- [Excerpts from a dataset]
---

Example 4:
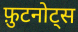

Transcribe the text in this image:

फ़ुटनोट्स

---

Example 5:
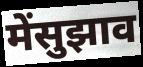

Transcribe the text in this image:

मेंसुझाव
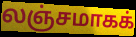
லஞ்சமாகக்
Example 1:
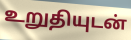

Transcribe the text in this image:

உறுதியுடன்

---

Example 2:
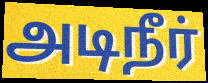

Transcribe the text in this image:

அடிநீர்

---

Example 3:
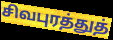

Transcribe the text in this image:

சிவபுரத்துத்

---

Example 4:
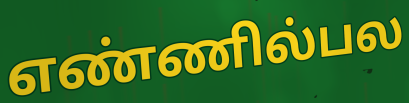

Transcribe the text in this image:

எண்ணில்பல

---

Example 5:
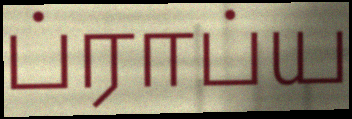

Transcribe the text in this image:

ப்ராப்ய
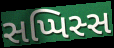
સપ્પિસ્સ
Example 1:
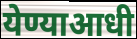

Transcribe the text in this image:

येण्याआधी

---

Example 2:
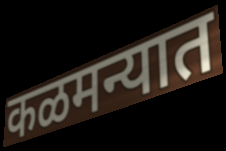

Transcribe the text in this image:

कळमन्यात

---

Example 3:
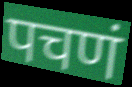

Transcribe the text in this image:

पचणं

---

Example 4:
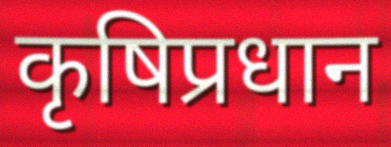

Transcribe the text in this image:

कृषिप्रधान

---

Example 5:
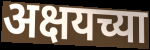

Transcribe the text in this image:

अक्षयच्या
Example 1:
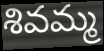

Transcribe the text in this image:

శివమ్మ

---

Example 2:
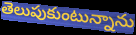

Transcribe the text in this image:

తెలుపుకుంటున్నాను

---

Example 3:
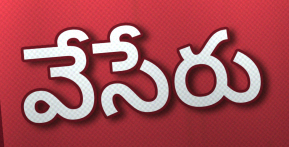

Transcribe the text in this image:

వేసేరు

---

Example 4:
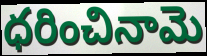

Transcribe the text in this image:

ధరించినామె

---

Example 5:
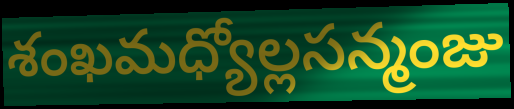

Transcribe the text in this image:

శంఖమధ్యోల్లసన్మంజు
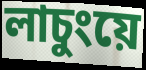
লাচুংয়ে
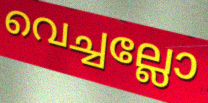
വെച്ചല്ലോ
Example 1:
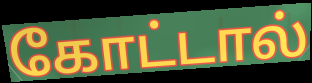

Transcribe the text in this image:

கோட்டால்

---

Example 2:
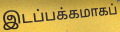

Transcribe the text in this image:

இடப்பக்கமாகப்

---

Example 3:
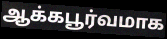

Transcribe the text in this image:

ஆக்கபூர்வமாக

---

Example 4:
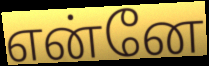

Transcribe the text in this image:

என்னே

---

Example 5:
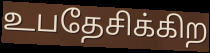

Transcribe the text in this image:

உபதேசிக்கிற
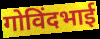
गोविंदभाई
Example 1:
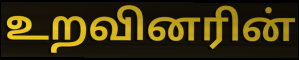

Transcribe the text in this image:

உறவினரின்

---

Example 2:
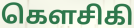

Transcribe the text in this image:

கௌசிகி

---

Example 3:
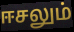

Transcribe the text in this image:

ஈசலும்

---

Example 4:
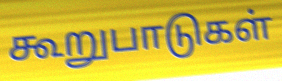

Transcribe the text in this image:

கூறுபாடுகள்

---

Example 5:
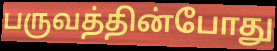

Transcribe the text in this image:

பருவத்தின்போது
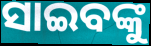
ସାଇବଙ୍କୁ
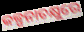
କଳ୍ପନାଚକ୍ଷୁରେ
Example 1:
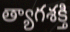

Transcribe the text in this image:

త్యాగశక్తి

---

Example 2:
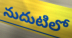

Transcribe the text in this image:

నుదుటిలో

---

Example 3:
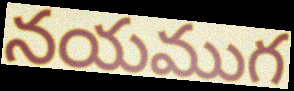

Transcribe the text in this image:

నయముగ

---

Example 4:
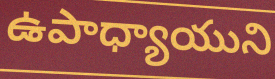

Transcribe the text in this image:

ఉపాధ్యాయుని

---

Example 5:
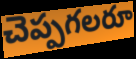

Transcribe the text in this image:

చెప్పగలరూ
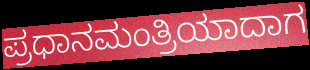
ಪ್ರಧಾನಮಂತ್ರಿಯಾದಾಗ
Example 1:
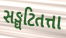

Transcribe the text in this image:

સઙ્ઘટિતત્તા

- [What the task requires]
Reproduce the entries above exactly. Do not include the images.

- [Result of the exercise]
---

Example 4:

Transcribe the text in this image:

फ़ुटनोट्स

---

Example 5:

Transcribe the text in this image:

मेंसुझाव
லஞ்சமாகக்
Example 1:

Transcribe the text in this image:

உறுதியுடன்

---

Example 2:

Transcribe the text in this image:

அடிநீர்

---

Example 3:

Transcribe the text in this image:

சிவபுரத்துத்

---

Example 4:

Transcribe the text in this image:

எண்ணில்பல

---

Example 5:

Transcribe the text in this image:

ப்ராப்ய
સપ્પિસ્સ
Example 1:

Transcribe the text in this image:

येण्याआधी

---

Example 2:

Transcribe the text in this image:

कळमन्यात

---

Example 3:

Transcribe the text in this image:

पचणं

---

Example 4:

Transcribe the text in this image:

कृषिप्रधान

---

Example 5:

Transcribe the text in this image:

अक्षयच्या
Example 1:

Transcribe the text in this image:

శివమ్మ

---

Example 2:

Transcribe the text in this image:

తెలుపుకుంటున్నాను

---

Example 3:

Transcribe the text in this image:

వేసేరు

---

Example 4:

Transcribe the text in this image:

ధరించినామె

---

Example 5:

Transcribe the text in this image:

శంఖమధ్యోల్లసన్మంజు
লাচুংয়ে
വെച്ചല്ലോ
Example 1:

Transcribe the text in this image:

கோட்டால்

---

Example 2:

Transcribe the text in this image:

இடப்பக்கமாகப்

---

Example 3:

Transcribe the text in this image:

ஆக்கபூர்வமாக

---

Example 4:

Transcribe the text in this image:

என்னே

---

Example 5:

Transcribe the text in this image:

உபதேசிக்கிற
गोविंदभाई
Example 1:

Transcribe the text in this image:

உறவினரின்

---

Example 2:

Transcribe the text in this image:

கௌசிகி

---

Example 3:

Transcribe the text in this image:

ஈசலும்

---

Example 4:

Transcribe the text in this image:

கூறுபாடுகள்

---

Example 5:

Transcribe the text in this image:

பருவத்தின்போது
ସାଇବଙ୍କୁ
କଳ୍ପନାଚକ୍ଷୁରେ
Example 1:

Transcribe the text in this image:

త్యాగశక్తి

---

Example 2:

Transcribe the text in this image:

నుదుటిలో

---

Example 3:

Transcribe the text in this image:

నయముగ

---

Example 4:

Transcribe the text in this image:

ఉపాధ్యాయుని

---

Example 5:

Transcribe the text in this image:

చెప్పగలరూ
ಪ್ರಧಾನಮಂತ್ರಿಯಾದಾಗ
Example 1:

Transcribe the text in this image:

સઙ્ઘટિતત્તા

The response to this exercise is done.